E-cigarettes help tackle “stark disparities” in smoking rates


Following today’s announcement, Health and Social Care Secretary Sajid Javid said: “Opening the door to a licensed e-cigarette prescribed on the NHS has the potential to tackle the stark disparities in smoking rates across the country, helping people stop smoking wherever they live and whatever their background.” 

Chief executive of the MHRA Dr June Raine added that the MHRA “will continue” to support and encourage companies in the development of safe e-cigarette products “in order to support patient-centred care and access”.

“The evidence is clear that e-cigarettes are less harmful to health than smoking tobacco and that nicotine-containing e-cigarettes can help people quit smoking for good,” she said.
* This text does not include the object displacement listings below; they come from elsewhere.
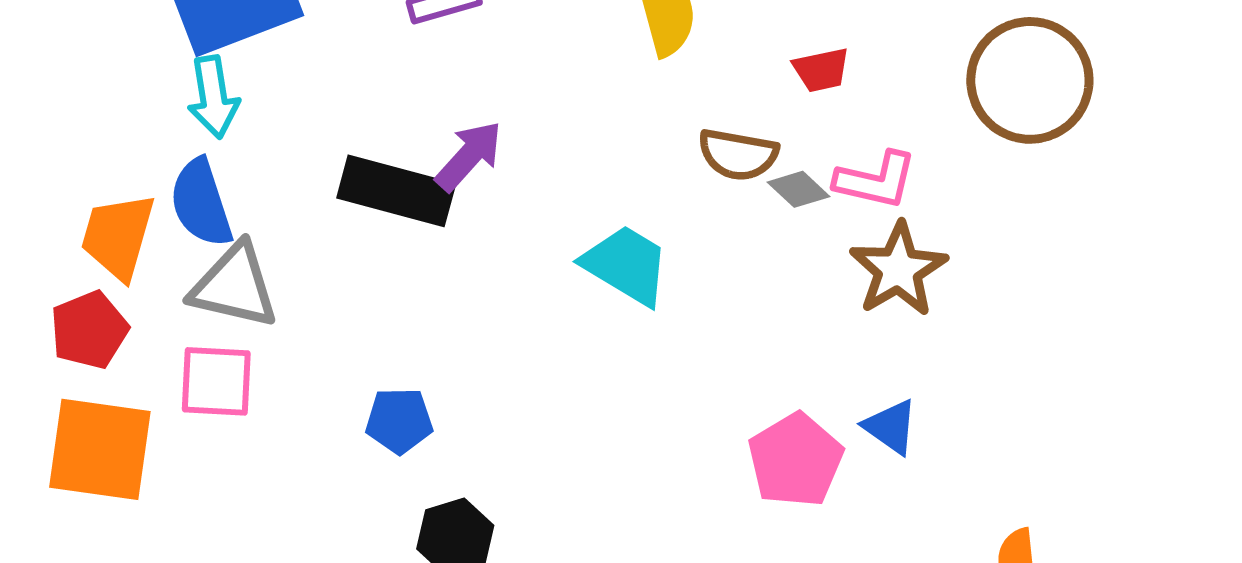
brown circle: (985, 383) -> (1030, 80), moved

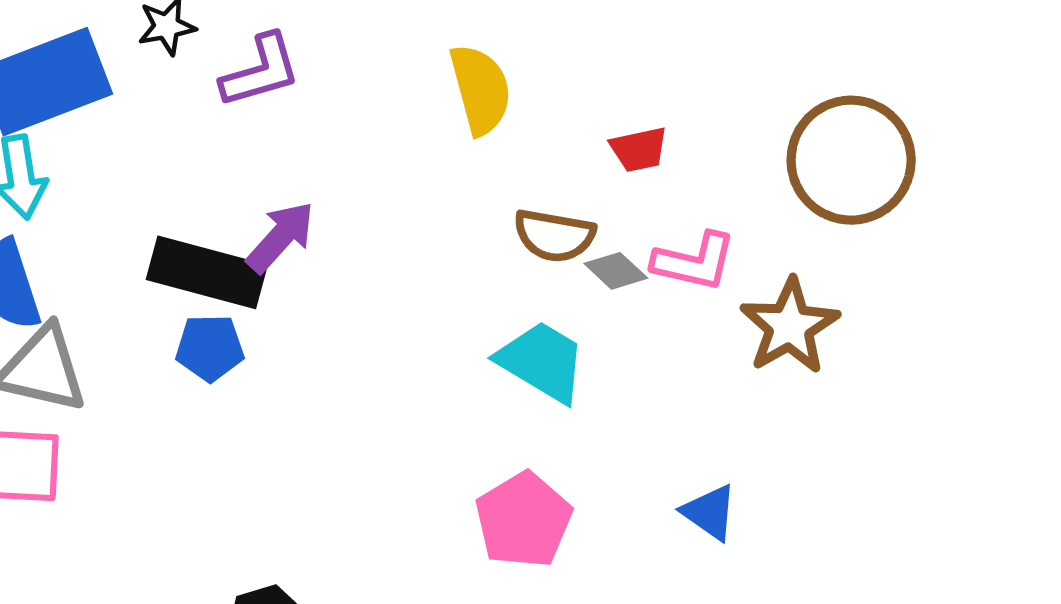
cyan trapezoid: (626, 265) -> (542, 362), moved
brown star: (898, 269) -> (790, 326), moved
blue pentagon: (399, 421) -> (210, 348), moved
pink pentagon: (796, 460) -> (524, 520), moved

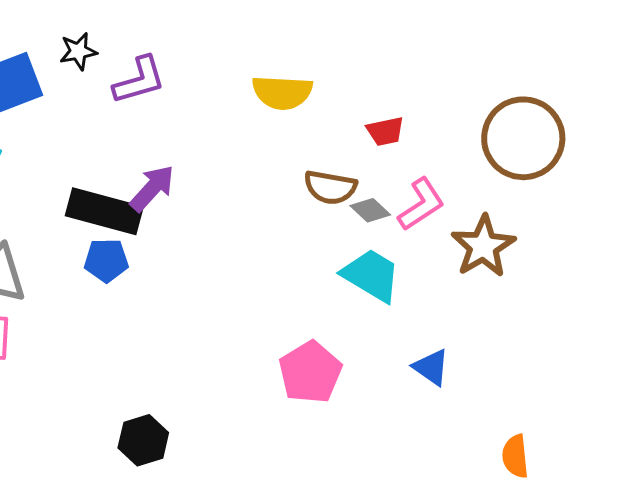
yellow semicircle: (480, 89) -> (282, 92), turned 108
pink L-shape: (694, 262) -> (421, 204), turned -46
cyan trapezoid: (542, 362) -> (371, 275), moved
The government is expected to publish a new Tobacco Control Plan soon, which will set out the roadmap for achieving a smoke-free England by 2030.

In August, the Pharmaceutical Services Negotiating Committee, the DH and NHS England and NHS Improvement also announced that a smoking cessation advanced service will be commissioned from January 2022.

This service will enable “NHS trusts refer patients discharged from hospital to a community pharmacy of their choice to continue their smoking cessation care pathway, including providing medication and behavioural support as required”.